Exercise data:
——

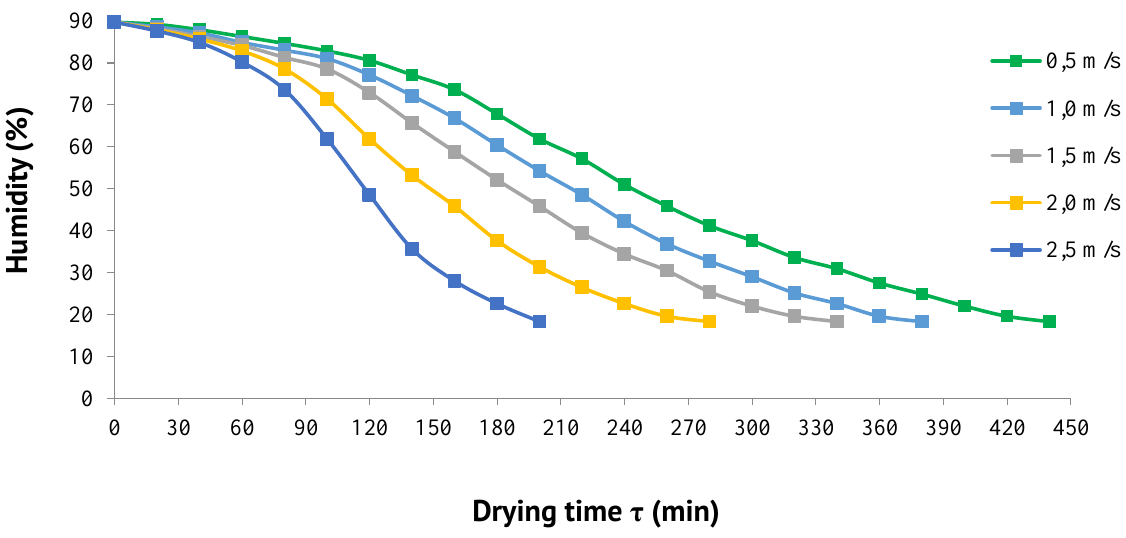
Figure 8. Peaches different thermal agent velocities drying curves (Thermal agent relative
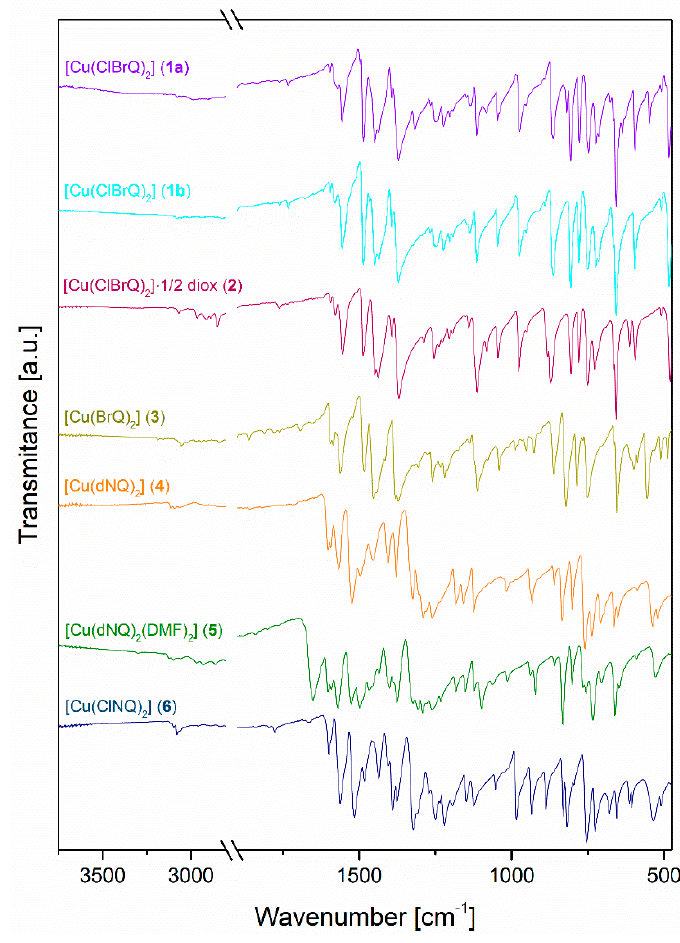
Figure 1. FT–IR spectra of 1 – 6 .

——

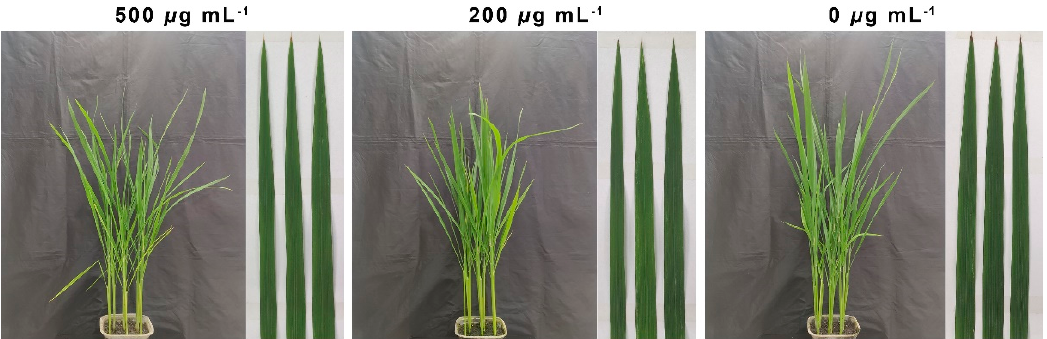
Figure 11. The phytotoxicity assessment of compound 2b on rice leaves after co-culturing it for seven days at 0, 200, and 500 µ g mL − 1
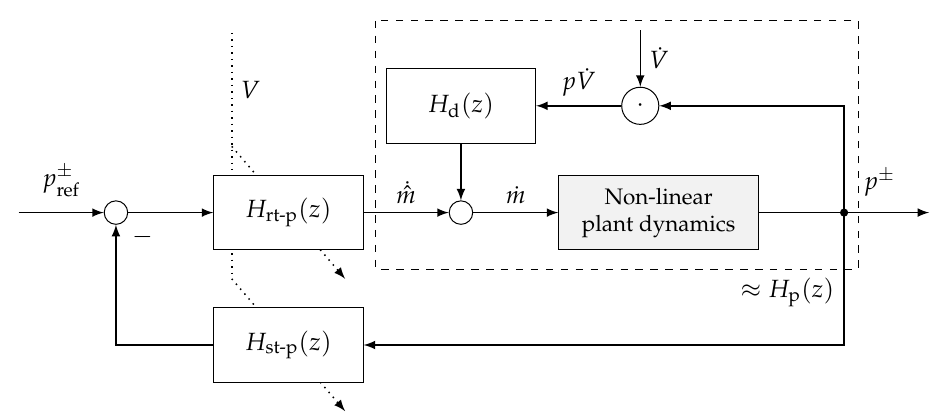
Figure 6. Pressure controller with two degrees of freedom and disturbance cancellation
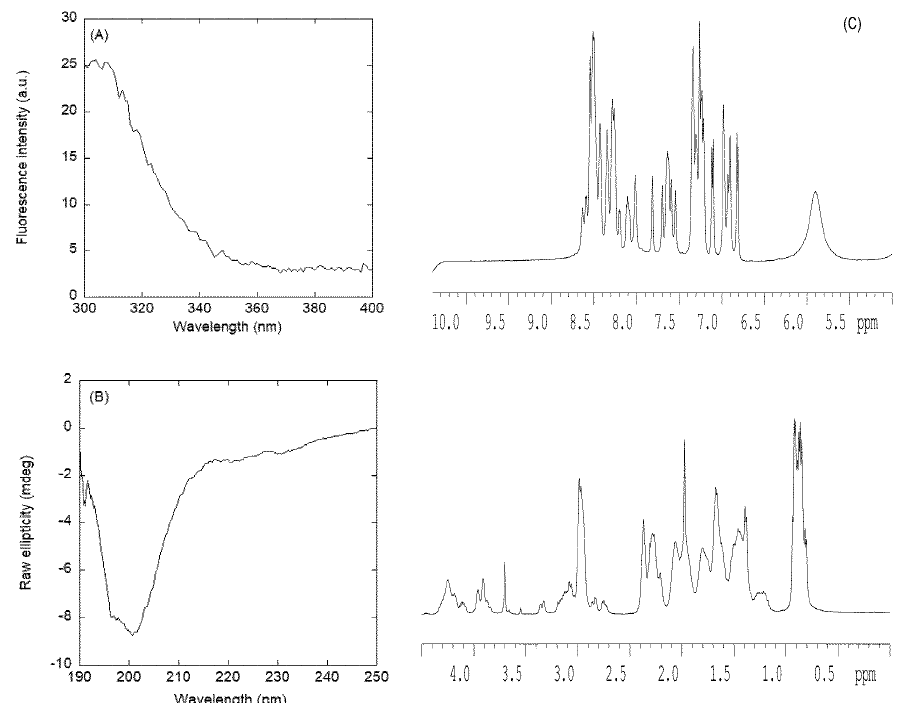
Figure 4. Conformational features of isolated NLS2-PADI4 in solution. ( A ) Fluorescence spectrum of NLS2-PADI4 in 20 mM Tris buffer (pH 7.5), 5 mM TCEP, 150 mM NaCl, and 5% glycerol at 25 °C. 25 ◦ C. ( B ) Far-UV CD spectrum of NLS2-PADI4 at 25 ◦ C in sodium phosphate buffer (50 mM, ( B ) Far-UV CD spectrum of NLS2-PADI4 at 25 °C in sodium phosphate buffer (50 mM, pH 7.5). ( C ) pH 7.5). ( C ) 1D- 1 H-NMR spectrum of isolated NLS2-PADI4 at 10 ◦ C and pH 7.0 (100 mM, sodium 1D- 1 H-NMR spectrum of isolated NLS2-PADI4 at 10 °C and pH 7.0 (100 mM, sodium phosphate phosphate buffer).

——

Exercise description: I'd like the lines above repeated exactly, from the one that contains "Figure 11. The" through the one that contains "Figure 4. Conformational", with no pictures.

Exercise solution:
Figure 11. The phytotoxicity assessment of compound 2b on rice leaves after co-culturing it for seven days at 0, 200, and 500 µ g mL − 1
Figure 6. Pressure controller with two degrees of freedom and disturbance cancellation
Figure 4. Conformational features of isolated NLS2-PADI4 in solution. ( A ) Fluorescence spectrum of NLS2-PADI4 in 20 mM Tris buffer (pH 7.5), 5 mM TCEP, 150 mM NaCl, and 5% glycerol at 25 °C. 25 ◦ C. ( B ) Far-UV CD spectrum of NLS2-PADI4 at 25 ◦ C in sodium phosphate buffer (50 mM, ( B ) Far-UV CD spectrum of NLS2-PADI4 at 25 °C in sodium phosphate buffer (50 mM, pH 7.5). ( C ) pH 7.5). ( C ) 1D- 1 H-NMR spectrum of isolated NLS2-PADI4 at 10 ◦ C and pH 7.0 (100 mM, sodium 1D- 1 H-NMR spectrum of isolated NLS2-PADI4 at 10 °C and pH 7.0 (100 mM, sodium phosphate phosphate buffer).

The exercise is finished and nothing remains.